**Assigned task**: When the line with "<!-- built -->" appears below, start repeating lines exactly, and keep going through the line with "M341,964L385,1000L335,1051L291,1013Z"; add nothing outside that span.

**Collected data**:
^^^^
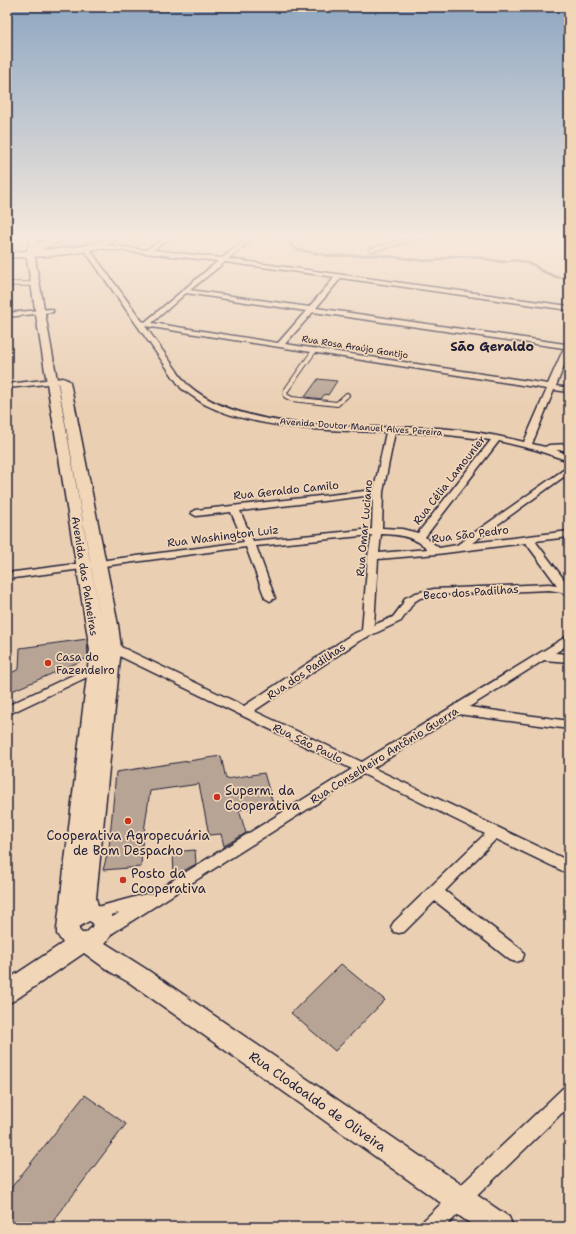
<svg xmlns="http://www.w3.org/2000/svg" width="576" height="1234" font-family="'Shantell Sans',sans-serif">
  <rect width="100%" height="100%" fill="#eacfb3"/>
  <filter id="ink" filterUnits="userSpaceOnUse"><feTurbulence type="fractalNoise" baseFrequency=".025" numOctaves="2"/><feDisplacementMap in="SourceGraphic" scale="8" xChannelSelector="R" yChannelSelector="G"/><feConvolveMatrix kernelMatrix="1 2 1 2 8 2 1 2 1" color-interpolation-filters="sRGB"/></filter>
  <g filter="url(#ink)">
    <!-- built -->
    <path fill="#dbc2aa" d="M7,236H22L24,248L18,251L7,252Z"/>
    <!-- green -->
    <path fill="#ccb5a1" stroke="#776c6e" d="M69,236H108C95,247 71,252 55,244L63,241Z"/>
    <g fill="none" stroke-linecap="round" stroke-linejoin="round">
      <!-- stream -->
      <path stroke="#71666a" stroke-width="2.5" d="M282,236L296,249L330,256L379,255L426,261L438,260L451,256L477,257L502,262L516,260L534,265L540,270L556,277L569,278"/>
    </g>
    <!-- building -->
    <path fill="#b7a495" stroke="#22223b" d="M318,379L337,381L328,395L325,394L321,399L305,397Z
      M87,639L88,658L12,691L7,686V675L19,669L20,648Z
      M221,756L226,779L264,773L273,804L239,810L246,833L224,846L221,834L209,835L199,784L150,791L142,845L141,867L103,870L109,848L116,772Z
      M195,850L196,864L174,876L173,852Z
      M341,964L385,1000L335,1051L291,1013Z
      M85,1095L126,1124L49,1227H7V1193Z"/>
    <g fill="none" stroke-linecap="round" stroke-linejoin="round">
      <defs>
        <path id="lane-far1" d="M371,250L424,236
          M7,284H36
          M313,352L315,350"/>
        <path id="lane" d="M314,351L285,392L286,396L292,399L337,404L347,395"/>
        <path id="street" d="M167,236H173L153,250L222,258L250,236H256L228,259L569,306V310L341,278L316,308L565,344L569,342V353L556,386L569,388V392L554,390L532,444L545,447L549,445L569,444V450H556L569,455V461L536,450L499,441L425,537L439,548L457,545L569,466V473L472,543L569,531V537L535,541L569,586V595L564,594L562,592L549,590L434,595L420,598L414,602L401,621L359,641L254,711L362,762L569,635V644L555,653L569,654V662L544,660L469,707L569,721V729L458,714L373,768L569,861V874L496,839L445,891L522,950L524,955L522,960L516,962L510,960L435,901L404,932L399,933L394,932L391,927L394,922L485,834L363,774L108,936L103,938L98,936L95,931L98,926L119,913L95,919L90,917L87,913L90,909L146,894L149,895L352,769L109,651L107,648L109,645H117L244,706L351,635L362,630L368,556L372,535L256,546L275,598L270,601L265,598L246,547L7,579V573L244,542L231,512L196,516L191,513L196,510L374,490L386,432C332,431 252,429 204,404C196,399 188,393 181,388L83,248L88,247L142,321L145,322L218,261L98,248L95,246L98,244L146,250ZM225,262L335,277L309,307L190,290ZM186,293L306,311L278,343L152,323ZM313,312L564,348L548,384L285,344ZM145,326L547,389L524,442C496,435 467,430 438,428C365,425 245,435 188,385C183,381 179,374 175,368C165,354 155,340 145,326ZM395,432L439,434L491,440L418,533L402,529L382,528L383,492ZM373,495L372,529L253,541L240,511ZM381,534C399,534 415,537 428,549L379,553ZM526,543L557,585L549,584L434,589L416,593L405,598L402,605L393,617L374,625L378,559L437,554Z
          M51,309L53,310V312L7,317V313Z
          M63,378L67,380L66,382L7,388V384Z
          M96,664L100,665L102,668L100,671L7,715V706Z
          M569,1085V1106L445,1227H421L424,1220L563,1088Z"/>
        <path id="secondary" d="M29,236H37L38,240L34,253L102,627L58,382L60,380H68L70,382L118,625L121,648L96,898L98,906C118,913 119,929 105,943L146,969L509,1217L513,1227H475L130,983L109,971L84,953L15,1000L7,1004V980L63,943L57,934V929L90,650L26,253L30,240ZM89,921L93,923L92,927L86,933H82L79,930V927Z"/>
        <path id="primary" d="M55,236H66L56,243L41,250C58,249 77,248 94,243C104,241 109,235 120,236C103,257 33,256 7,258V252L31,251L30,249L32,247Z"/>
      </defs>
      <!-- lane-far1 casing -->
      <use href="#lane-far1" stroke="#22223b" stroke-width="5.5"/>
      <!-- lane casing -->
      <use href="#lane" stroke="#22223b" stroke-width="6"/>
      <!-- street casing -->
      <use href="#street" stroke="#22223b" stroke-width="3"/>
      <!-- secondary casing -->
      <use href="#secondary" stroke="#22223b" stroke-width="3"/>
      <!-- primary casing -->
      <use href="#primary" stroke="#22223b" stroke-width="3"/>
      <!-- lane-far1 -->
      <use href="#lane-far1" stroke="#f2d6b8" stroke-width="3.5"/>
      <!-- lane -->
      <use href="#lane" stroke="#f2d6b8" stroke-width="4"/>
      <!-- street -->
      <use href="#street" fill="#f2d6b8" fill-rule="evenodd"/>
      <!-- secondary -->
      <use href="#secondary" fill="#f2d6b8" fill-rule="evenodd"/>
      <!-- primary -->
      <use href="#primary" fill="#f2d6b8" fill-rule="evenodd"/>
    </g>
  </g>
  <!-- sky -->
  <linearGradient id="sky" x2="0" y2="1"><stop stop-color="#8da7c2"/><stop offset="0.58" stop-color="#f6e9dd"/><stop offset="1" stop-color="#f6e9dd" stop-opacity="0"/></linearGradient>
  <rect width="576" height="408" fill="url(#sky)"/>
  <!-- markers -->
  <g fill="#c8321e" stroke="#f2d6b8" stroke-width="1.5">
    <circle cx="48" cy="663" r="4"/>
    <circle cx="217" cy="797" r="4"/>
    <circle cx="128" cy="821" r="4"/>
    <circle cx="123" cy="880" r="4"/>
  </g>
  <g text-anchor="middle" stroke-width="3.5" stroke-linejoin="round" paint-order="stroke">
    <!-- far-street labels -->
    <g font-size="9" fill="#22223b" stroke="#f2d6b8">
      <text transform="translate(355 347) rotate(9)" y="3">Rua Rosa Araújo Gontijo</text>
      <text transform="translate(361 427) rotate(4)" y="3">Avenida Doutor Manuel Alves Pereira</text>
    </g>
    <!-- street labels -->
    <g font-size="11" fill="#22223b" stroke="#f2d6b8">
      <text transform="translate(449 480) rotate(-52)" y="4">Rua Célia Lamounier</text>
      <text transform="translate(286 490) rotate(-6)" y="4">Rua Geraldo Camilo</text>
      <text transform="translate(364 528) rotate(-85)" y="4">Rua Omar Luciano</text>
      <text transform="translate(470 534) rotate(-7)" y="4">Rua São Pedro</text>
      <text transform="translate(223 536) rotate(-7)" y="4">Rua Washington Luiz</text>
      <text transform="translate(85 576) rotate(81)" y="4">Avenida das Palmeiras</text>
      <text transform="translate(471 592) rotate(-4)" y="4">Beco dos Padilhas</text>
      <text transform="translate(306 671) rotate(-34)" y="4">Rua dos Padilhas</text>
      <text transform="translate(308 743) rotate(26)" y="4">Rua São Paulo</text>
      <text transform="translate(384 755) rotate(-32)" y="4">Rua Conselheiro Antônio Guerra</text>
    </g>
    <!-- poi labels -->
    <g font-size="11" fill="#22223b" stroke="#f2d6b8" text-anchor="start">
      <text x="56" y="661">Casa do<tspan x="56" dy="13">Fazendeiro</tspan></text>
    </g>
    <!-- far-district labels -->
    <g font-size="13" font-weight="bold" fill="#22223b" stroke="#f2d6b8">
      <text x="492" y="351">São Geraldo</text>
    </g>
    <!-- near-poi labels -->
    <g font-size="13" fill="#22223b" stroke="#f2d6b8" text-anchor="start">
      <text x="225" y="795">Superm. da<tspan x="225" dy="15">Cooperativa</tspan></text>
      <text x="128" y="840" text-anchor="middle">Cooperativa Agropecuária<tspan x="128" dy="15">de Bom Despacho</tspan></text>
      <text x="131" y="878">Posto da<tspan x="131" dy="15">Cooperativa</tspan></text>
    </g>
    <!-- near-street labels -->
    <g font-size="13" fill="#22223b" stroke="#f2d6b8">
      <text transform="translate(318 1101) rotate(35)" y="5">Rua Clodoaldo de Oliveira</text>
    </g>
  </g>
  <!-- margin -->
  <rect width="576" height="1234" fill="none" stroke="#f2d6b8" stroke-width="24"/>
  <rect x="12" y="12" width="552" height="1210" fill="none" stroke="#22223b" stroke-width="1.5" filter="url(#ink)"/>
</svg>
^^^^
**Solution for this problem**:
    <!-- built -->
    <path fill="#dbc2aa" d="M7,236H22L24,248L18,251L7,252Z"/>
    <!-- green -->
    <path fill="#ccb5a1" stroke="#776c6e" d="M69,236H108C95,247 71,252 55,244L63,241Z"/>
    <g fill="none" stroke-linecap="round" stroke-linejoin="round">
      <!-- stream -->
      <path stroke="#71666a" stroke-width="2.5" d="M282,236L296,249L330,256L379,255L426,261L438,260L451,256L477,257L502,262L516,260L534,265L540,270L556,277L569,278"/>
    </g>
    <!-- building -->
    <path fill="#b7a495" stroke="#22223b" d="M318,379L337,381L328,395L325,394L321,399L305,397Z
      M87,639L88,658L12,691L7,686V675L19,669L20,648Z
      M221,756L226,779L264,773L273,804L239,810L246,833L224,846L221,834L209,835L199,784L150,791L142,845L141,867L103,870L109,848L116,772Z
      M195,850L196,864L174,876L173,852Z
      M341,964L385,1000L335,1051L291,1013Z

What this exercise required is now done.